Copy out the lines of the records below word for word, from the very first line up to and including the line that contains "### Méthodes et Techniques".
"""
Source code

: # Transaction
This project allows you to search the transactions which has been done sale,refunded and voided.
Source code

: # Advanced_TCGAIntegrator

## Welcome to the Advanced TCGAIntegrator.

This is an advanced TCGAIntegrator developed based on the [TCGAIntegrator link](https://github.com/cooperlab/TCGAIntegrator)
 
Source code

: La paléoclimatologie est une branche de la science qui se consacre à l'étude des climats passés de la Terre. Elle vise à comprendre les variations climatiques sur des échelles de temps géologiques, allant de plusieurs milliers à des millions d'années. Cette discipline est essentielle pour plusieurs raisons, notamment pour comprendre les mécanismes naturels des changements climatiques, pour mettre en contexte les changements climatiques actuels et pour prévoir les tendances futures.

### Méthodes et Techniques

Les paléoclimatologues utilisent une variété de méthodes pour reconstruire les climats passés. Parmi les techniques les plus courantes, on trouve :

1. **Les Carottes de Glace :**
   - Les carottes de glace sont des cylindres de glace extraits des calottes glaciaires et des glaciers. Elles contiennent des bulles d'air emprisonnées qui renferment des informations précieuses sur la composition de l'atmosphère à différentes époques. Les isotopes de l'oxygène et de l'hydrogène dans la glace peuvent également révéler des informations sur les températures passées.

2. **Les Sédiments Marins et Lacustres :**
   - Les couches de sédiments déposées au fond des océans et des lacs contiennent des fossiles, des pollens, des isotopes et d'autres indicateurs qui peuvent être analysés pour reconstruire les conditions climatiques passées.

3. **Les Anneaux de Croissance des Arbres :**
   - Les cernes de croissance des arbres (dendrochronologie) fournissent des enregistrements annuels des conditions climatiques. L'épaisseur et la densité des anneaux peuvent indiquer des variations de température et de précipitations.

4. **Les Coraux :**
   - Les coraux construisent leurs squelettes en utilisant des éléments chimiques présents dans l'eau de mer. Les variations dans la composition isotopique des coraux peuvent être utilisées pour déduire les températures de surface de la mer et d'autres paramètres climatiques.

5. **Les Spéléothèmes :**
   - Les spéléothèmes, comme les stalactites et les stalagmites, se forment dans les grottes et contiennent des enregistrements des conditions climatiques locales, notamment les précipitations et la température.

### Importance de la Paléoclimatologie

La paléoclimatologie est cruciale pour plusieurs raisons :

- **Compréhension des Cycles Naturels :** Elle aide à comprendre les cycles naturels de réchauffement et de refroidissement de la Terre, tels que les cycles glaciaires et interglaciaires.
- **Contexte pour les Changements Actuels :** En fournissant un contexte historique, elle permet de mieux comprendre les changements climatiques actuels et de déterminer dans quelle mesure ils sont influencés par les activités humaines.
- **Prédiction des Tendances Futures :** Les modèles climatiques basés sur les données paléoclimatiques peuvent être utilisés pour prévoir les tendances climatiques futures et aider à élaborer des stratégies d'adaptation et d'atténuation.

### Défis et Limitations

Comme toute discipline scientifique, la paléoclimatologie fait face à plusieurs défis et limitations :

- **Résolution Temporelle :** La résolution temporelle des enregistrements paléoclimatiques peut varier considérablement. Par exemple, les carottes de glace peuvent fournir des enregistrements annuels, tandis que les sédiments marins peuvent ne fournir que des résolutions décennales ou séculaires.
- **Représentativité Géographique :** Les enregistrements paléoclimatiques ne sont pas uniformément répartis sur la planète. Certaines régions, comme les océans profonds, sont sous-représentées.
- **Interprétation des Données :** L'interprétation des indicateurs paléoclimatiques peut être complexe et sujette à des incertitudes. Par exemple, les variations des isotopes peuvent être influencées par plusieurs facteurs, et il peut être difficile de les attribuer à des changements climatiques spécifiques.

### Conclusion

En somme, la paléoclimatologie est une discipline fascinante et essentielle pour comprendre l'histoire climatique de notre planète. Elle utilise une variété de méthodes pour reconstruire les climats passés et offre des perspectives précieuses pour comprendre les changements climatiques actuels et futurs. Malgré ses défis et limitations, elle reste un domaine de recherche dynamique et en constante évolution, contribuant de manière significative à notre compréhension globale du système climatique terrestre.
"""
▸ Solution to this problem
Source code

: # Transaction
This project allows you to search the transactions which has been done sale,refunded and voided.
Source code

: # Advanced_TCGAIntegrator

## Welcome to the Advanced TCGAIntegrator.

This is an advanced TCGAIntegrator developed based on the [TCGAIntegrator link](https://github.com/cooperlab/TCGAIntegrator)
 
Source code

: La paléoclimatologie est une branche de la science qui se consacre à l'étude des climats passés de la Terre. Elle vise à comprendre les variations climatiques sur des échelles de temps géologiques, allant de plusieurs milliers à des millions d'années. Cette discipline est essentielle pour plusieurs raisons, notamment pour comprendre les mécanismes naturels des changements climatiques, pour mettre en contexte les changements climatiques actuels et pour prévoir les tendances futures.

### Méthodes et Techniques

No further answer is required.